As you know, NOTI, it’s not really a 50-50 proposition until you’ve played a whole lot of hands. There have to be some extra losses to make up for the bigger wins you get when you hit a Royal. For example, using the OP’s example of 16,000 hands of 99% Double Joker, you’ll do worse than the expected 99% return about 59% of the time. After 40,000 hands it’s about 54-46. After 100,000 hands, it’s still about 53-47.

–Dunbar

good morning. When playing 10 play, if you draw to a four card royal, what are the odds of making three royals ? Thank you.

The odds of making 3 royals from a draw to a 4-card-royal (10-play game with no wild cards) are 1006 to 1.

Here are the odds for each number of RF’s

RFs
Chance
One in…
0
0.80649
1.2
1
0.17532
5.7
2
0.01715
58
3
0.00099
1006
4
3.78E-05
26437
5
9.87E-07
1013419
6
1.79E-08
55940708
7
2.22E-10
4503226987
8
1.81E-12
552395843687
9
8.75E-15
114345939643109
10
1.90E-17
52599132235830100

The chance of hitting 2 or more RF’s is 1 in 55. That’s a good number to remember if you’re concerned about getting a W-2G in a 25c game.

–Dunbar

—In vpF…@…com, <hjclasvegas6969@…> wrote :

good morning. When playing 10 play, if you draw to a four card royal, what are the odds of making three royals ? Thank you.
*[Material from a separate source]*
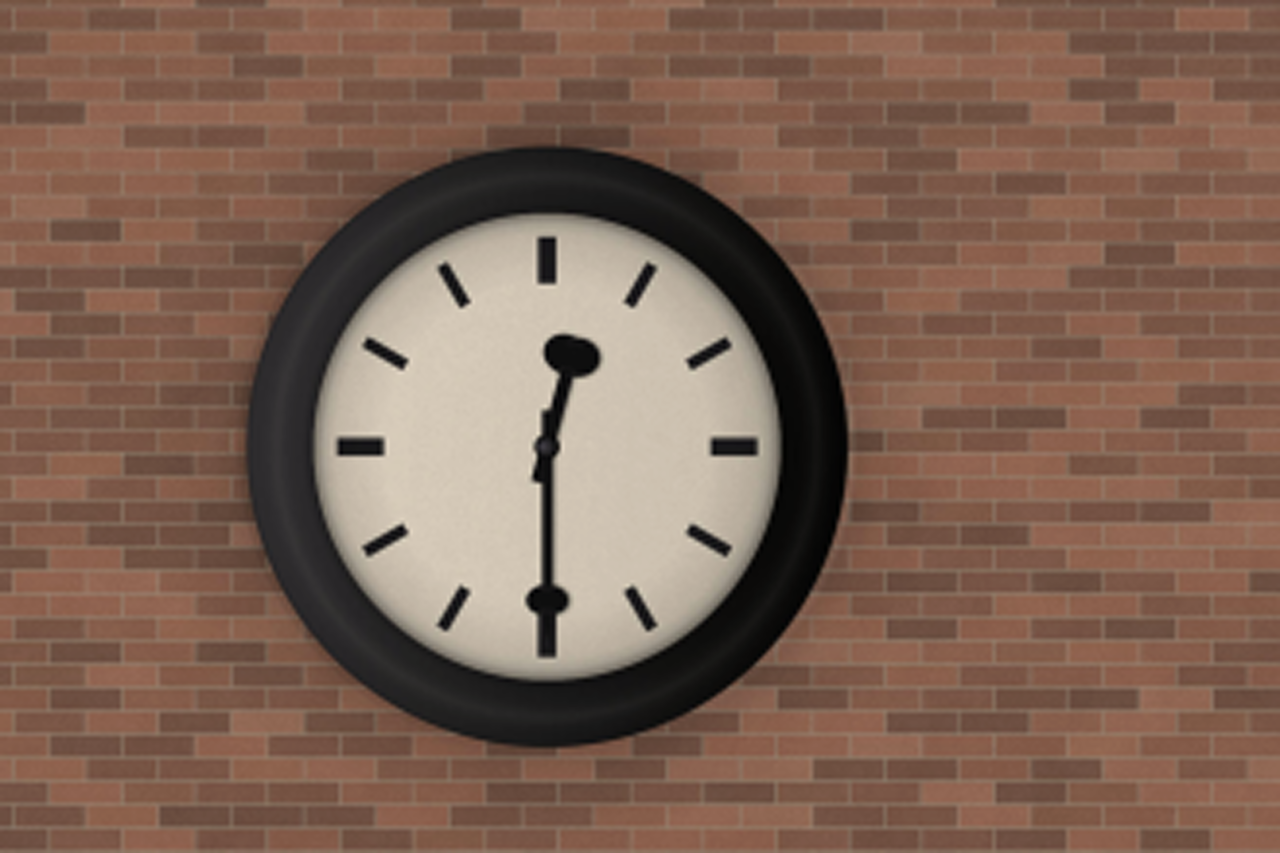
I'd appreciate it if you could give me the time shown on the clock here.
12:30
Thank you, a fellow gambler was correct, a gambling ex math teacher was wrong as I suspected ! lol.

So you do get a 1099 if you hit multi royals playing quarters, Well that sucks I always wondered about that… since they are all really separate games. I still hope it happens some day…

You get a W-2G not a 1099. If you win a drawing you will receive a 1099.
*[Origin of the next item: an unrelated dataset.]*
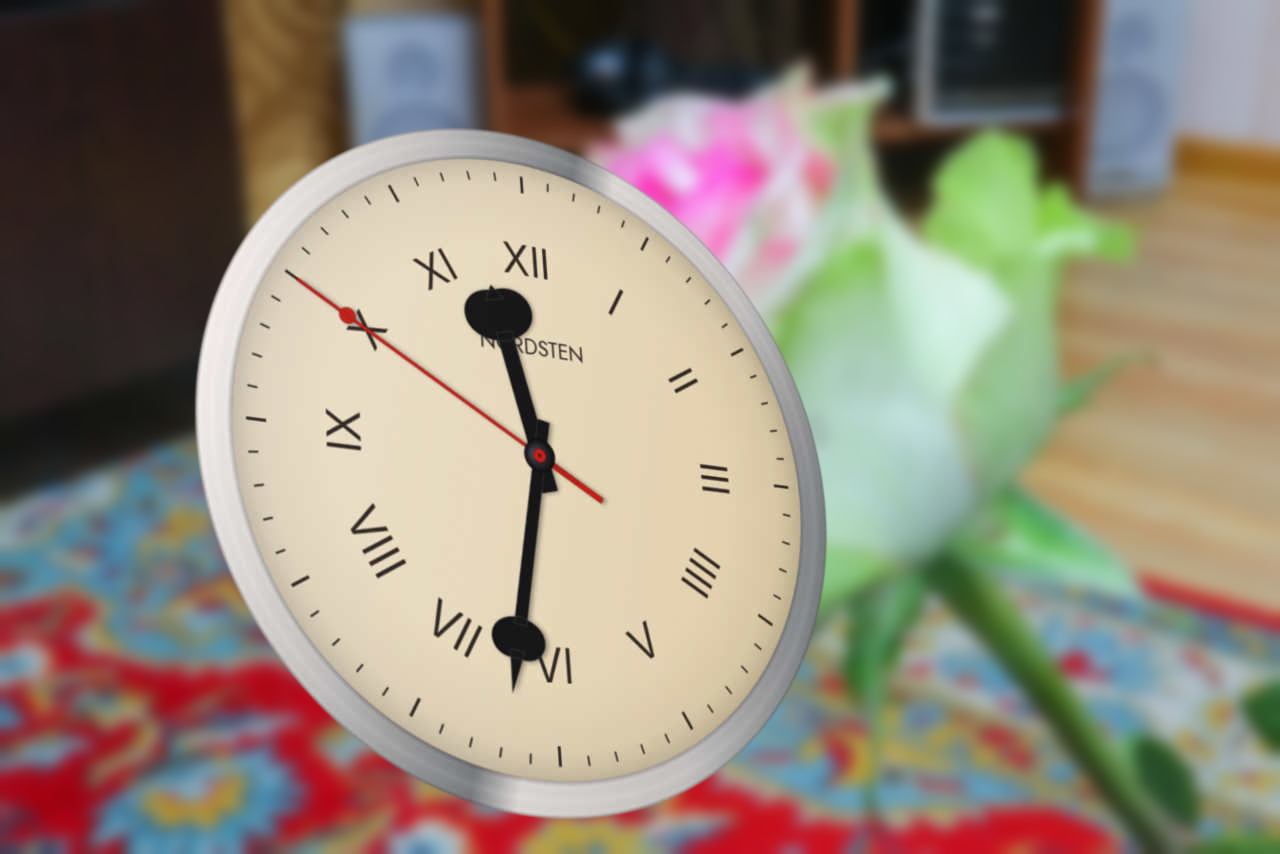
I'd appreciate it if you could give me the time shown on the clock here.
11:31:50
can you use loses to offset the 1099?

if not, any way to mitigate that 1099 winnings?

If the 1099 win was based on gambling activity you can. You have to maintain good records to document all your wins and losses. If you are using tax preparation software to do your taxes DO NOT enter the Form 1099 in the place requested. You have to include it under gambling winnings (along with any W-2G’s you have). Later you can list gambling loses up to the amount you claim as winnings. If your software allows, it’s probably a good idea to state gambling winnings include all W-2g’s and gambling related 1099’s.